A Receita Federal arrecadou R$ 8,3 milhões em multas entre 2020 e abril de 2026 devido a omissões, erros ou atrasos no envio de informações sobre transações com criptoativos.
O dado consta de resposta do Ministério da Fazenda a um requerimento do deputado federal Kim Kataguiri (União-SP). As penalidades são registradas sob o código de arrecadação 5720, criado para punir o descumprimento da Instrução Normativa RFB nº 1.888, de 2019, que obriga pessoas físicas e jurídicas a reportar operações com criptoativos.
Evolução das multas
Segundo a Receita, o valor anual arrecadado avançou de R$ 40,7 mil em 2020 para R$ 3,28 milhões em 2025, recorde da série. Em 2024, o montante foi de R$ 1,83 milhão. Já em 2026, até abril, as multas somavam R$ 818,9 mil.
Dados solicitados ao governo
No pedido encaminhado à Fazenda, Kataguiri também solicitou informações sobre o volume movimentado, número de contribuintes, autos de infração e impacto fiscal da obrigatoriedade de declaração de criptoativos, além do total de Imposto de Renda (IR) recolhido sobre essas operações.
O Fisco informou que não consegue mensurar de forma consolidada a receita de IR proveniente de criptoativos desde 2019. Para empresas, não há código específico que separe ganhos com cripto de outras receitas. No caso de pessoas físicas, o ganho de capital era declarado até abril de 2026 sob o código 4600, utilizado para a alienação geral de bens e direitos.
Um código exclusivo para criptoativos, o 1897, foi instituído pelo Ato Declaratório Executivo Codar nº 16, de 30 de abril de 2026, válido para fatos geradores a partir de maio. Assim, a segregação da arrecadação de IRPF sobre cripto só passará a ocorrer efetivamente a partir de 2026.

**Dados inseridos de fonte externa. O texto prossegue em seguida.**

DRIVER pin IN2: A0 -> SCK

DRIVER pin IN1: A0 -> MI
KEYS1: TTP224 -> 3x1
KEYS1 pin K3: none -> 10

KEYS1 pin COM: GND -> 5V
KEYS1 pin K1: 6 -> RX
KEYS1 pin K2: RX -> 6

Fiscalização e novos créditos tributários
A Receita destacou que a IN 1.888 foi criada para coletar dados e administrar riscos, e não para gerar tributos diretamente. Ainda assim, uma ação piloto de fiscalização resultou em cerca de R$ 54 milhões em créditos tributários constituídos de ofício relacionados a criptoativos — valores que podem ser pagos, parcelados ou contestados pelos contribuintes.
O órgão também apontou a identificação de mais de R$ 4,6 milhões em multas aplicadas a partir de 2025 por infrações ligadas a operações com ativos digitais, mas ressalvou que seu sistema não permite mapear todos os casos sem análise individual de cada processo.
Nova declaração DeCripto
A Instrução Normativa RFB nº 1.888 foi substituída, em 2025, pela IN RFB nº 2.291, que criou a DeCripto, declaração alinhada ao padrão da OCDE para troca de informações sobre ativos digitais. Segundo a Fazenda, a nova obrigação amplia a capacidade de identificação e rastreamento de operações, inclusive as realizadas no exterior por residentes no Brasil.

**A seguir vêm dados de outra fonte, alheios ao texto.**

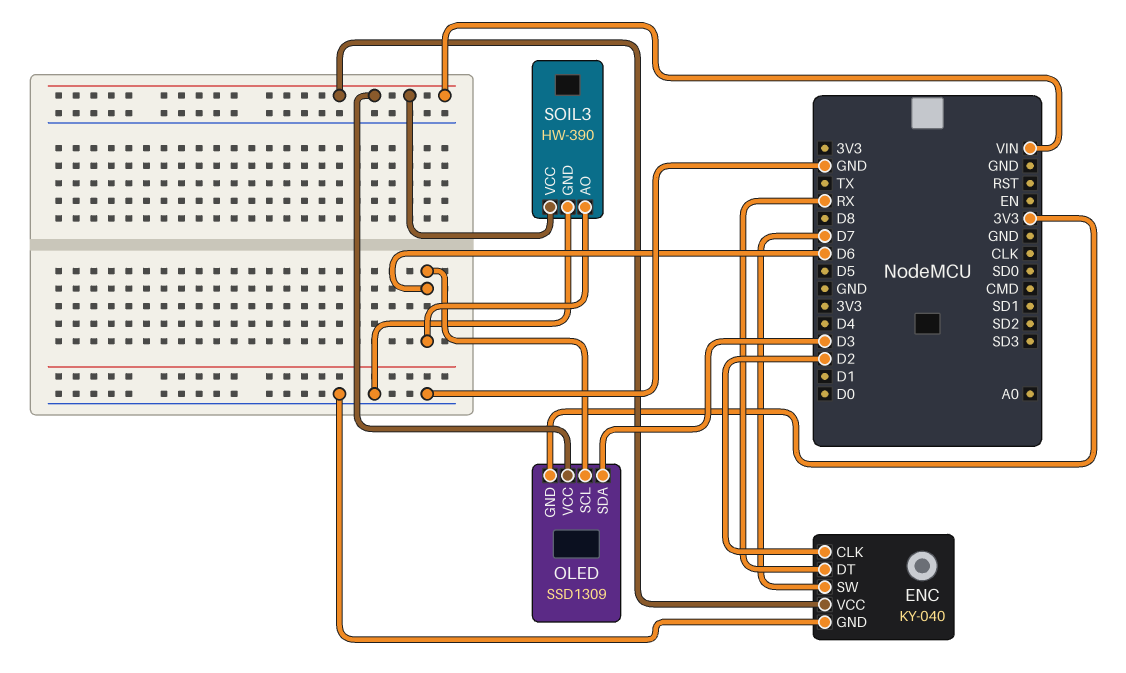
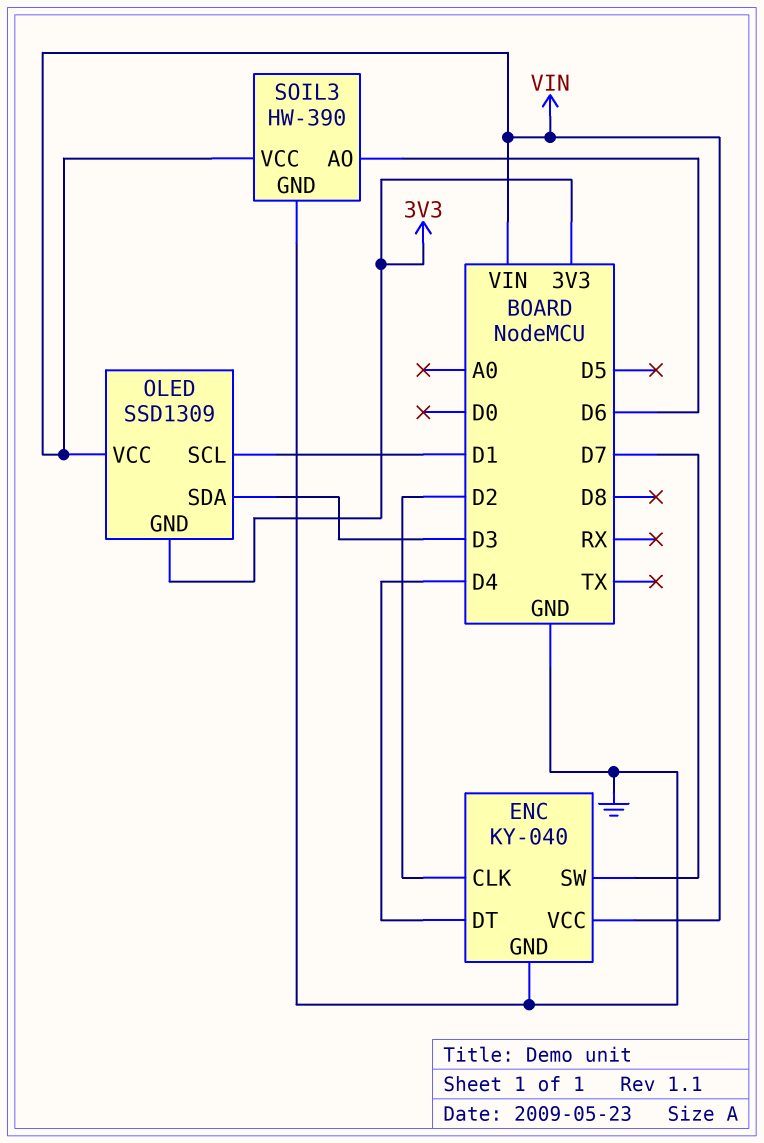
ENC pin DT: RX -> D4
OLED pin SCL: D6 -> D1

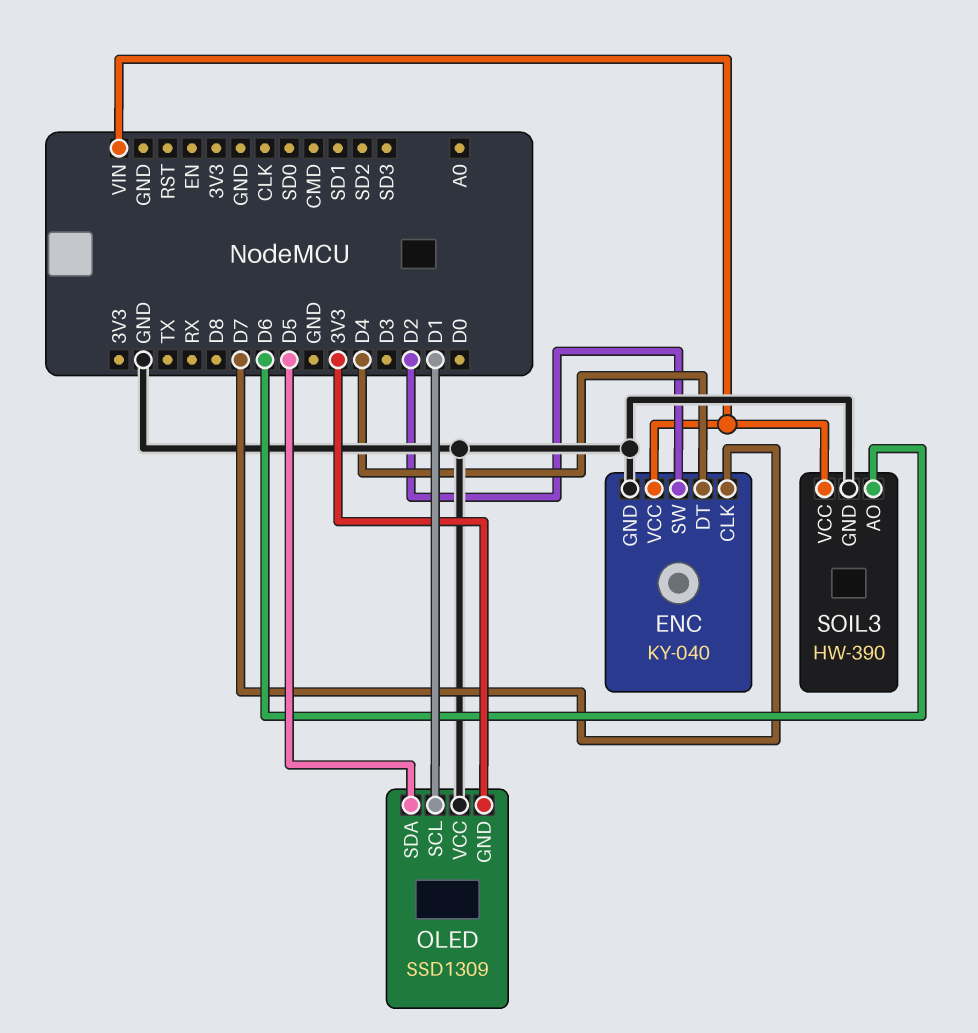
ENC pin CLK: D2 -> D7
ENC pin SW: D7 -> D2
OLED pin SDA: D3 -> D5
OLED pin VCC: VIN -> GND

Para 2026, a Receita incluiu no seu planejamento uma ação específica para tratar inconformidades no mercado cripto, com foco também na atuação de exchanges estrangeiras que atendem clientes brasileiros.
Embora as iniciativas reforcem o cerco a irregularidades, a própria Receita admite que ainda enfrenta limitações para medir com precisão a arrecadação tributária gerada pelo crescente mercado de criptoativos no país.